⟨

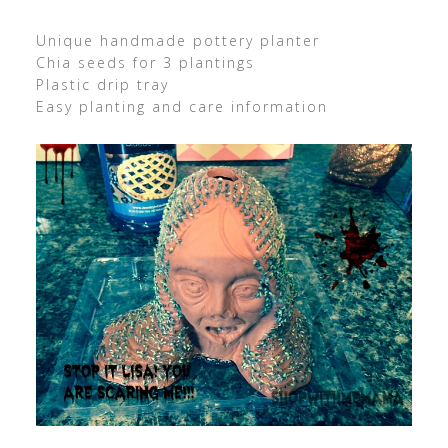
Unique handmade pottery planter
Chia seeds for 3 plantings
Plastic drip tray
Easy planting and care information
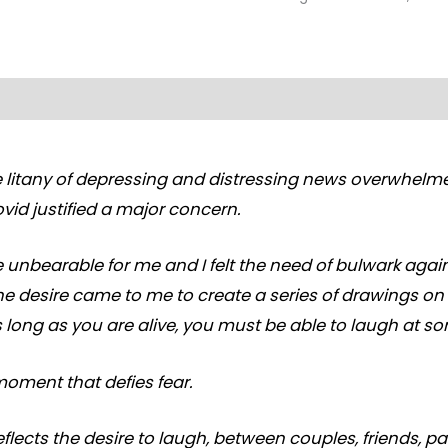
 litany of depressing and distressing news overwhelme
vid justified a major concern.
 unbearable for me and I felt the need of bulwark agai
The desire came to me to create a series of drawings o
as long as you are alive, you must be able to laugh at s
moment that defies fear.
eflects the desire to laugh, between couples, friends, p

⟩

[Task requirements]
Find the word "laugh" in the records, and report each line that has it.

[Answer area]
as long as you are alive, you must be able to laugh at s
eflects the desire to laugh, between couples, friends, p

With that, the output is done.